Meet Alexandra Stråberg

2/6/2015 2:30 PM CET

What’s going up? What’s going down? What are the trends in the global economy and Why? Alexandra Stråberg, Head of Research and Analysis within Skanska Financial Services, has most of the answers.

Skanska Financial Services focuses on the economic and financial development of Skanska’s markets as well as global trends. The unit’s quarterly reports can be found at One Skanska and their findings are used to guide the Skanska Senior Executive Team as well as Business Units.

Facts and figures seem to be everyday fare for you. How come?

I’ve always been good at numbers, statistics and math. But my interest in economics actually comes from my interest in people. To me, economics is very close to psychology. I see people behind all the numbers. Individual choices, actions and behavior amount to large movements in the macro economy. The interesting thing is understanding why people act the way they do and to figure out how that changes under different circumstances.

You graduated with a Master of Economics from Stockholm University in 2000. What else is on your resume?

My background is in economic analysis and forecasting, pedagogics, lecturing and communication. And I have worked in these areas at Stockholm University, as an Economist at the Forecasting Unit for The Swedish National Financial Management Authority and at the Confederation of Swedish Enterprise as Head of a department called ‘Ekonomifakta’ (Economic facts and figures).My focus and interest have always been on explaining fairly complicated facts and figures, and how they are connected, in an easier and more accessible way.

No earlier experience from our industry?

Well, I am not an engineer and this is my first time working for a construction company. I only joined Skanska headquarters in Stockholm two years ago, so I am one of the rookies.

What is your job at Skanska about?

Our business is very much affected by the large economic and development movements in the world. My four colleagues and I examine these factors and analyze as well as forecast them, with the aim of giving Skanska SET and the BUs optimal and relevant information for their decision making.
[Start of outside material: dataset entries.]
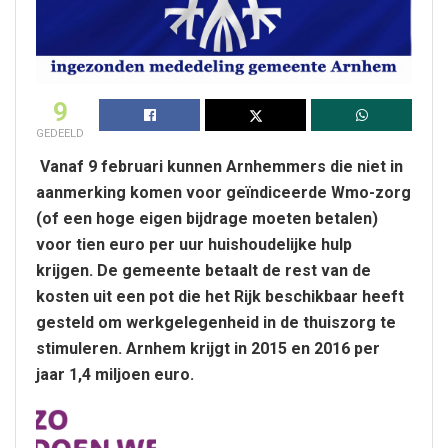
9
GEDEELD
Vanaf 9 februari kunnen Arnhemmers die niet in
aanmerking komen voor geïndiceerde Wmo-zorg
(of een hoge eigen bijdrage moeten betalen)
voor tien euro per uur huishoudelijke hulp
krijgen. De gemeente betaalt de rest van de
kosten uit een pot die het Rijk beschikbaar heeft
gesteld om werkgelegenheid in de thuiszorg te
stimuleren. Arnhem krijgt in 2015 en 2016 per
jaar 1,4 miljoen euro.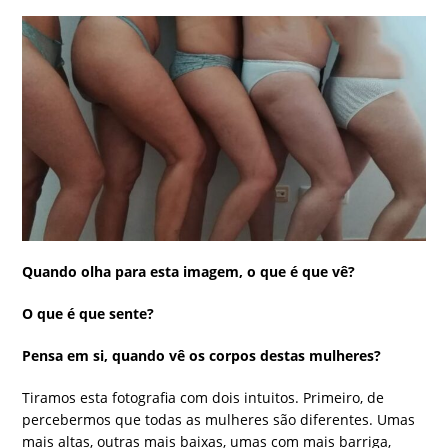
Quando olha para esta imagem, o que é que vê?
O que é que sente?
Pensa em si, quando vê os corpos destas mulheres?
Tiramos esta fotografia com dois intuitos. Primeiro, de
percebermos que todas as mulheres são diferentes. Umas
mais altas, outras mais baixas, umas com mais barriga,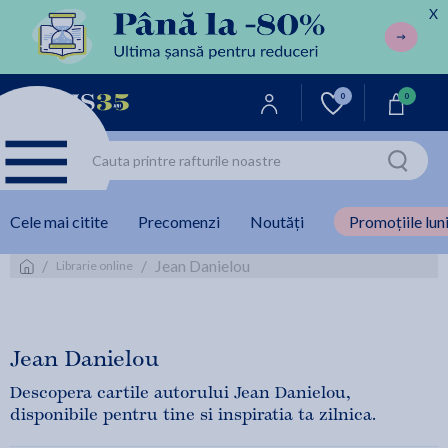
X
0
0
Cele mai citite
Precomenzi
Noutăți
Promoțiile luni
/
/
Jean Danielou
Librarie online
Jean Danielou
Descopera cartile autorului Jean Danielou,
disponibile pentru tine si inspiratia ta zilnica.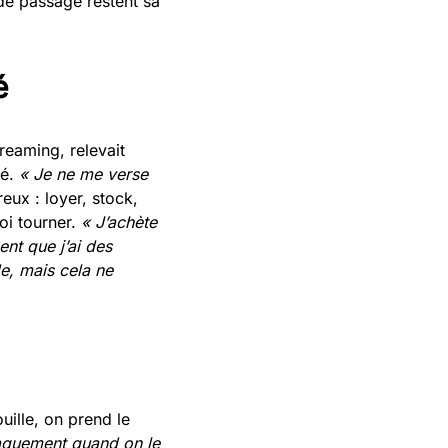
 de passage restent sa
é
reaming, relevait
ié.
« Je ne me verse
reux : loyer, stock,
oi tourner.
« J’achète
nt que j’ai des
de, mais cela ne
uille, on prend le
craquement quand on le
So, where is the world going?

Today’s news is filled with IS, Ebola and struggling economies in several countries. So, it seems like the world is really going through a tough time. That is all true right now. But if we look at the bigger movements from a longer perspective, I would like to point our three strong trends: Urbanization - people are moving into the cities in big numbers. The ageing population - with economic development comes longer lives. This can be a challenge, but overall it is a triumph. The decrease in extreme poverty - it has been halved in the past 25 years. That’s a giant step for mankind. These three movements are having a major impact on the development of the world.

And what impact does this have on Skanska?

Firstly, more opportunities. People will need homes, workplaces, services and infrastructure. Secondly, there will be higher demands on us to help create sustainable societies. When people’s basic needs are satisfied, they will ask for better overall life conditions.

And what can Skanska do?

We have an important role in developing and building our societies and if we know where the wind is blowing we can act on that and be better prepared to meet the new and emerging needs. Hopefully, the work my colleagues and I are doing will assist our market makers in looking into future, to be proactive and not reactive.

What are the main threats to a positive global development, do you think?

Before the financial crisis, globalization opened up the world. The freedom factor was growing. Since then we have seen the return of boundaries and borders. Boundaries – focusing on differences that come from nationalistic populist movements and the increase of a dangerous “them and us” attitude. Borders between countries are being closed by those forces who don’t see the great opportunities that come from trading and countries benefitting from each other. Tough economic conditions seem to spur these kinds of tendencies.

How do you find the work atmosphere at Skanska?

I find it friendly and inquisitive, loyal, challenging and ambitious. I also find it very entrepreneurial, people want to do things better and more efficiently, seeking new ways, and there is openness to good ideas. I really appreciate that the atmosphere is open and international.

Among those you admire are the Danish writer and adventurer Karen Blixen, author of Out of Africa, and the Swedish 19th century minister of Finance Johan Gripenstedt, who introduced many liberal economic reforms, obligatory schooling, reinforced women’s rights and liberalized Swedish trade. Why?

I do admire people who are somewhat adventurous and work and fight for what they believe in, even though people around them tell them that they are wrong. These two were ahead of their time and had dreams and visions they followed. I like that entrepreneurial spirit and people who are not scared of failing and are brave enough to try.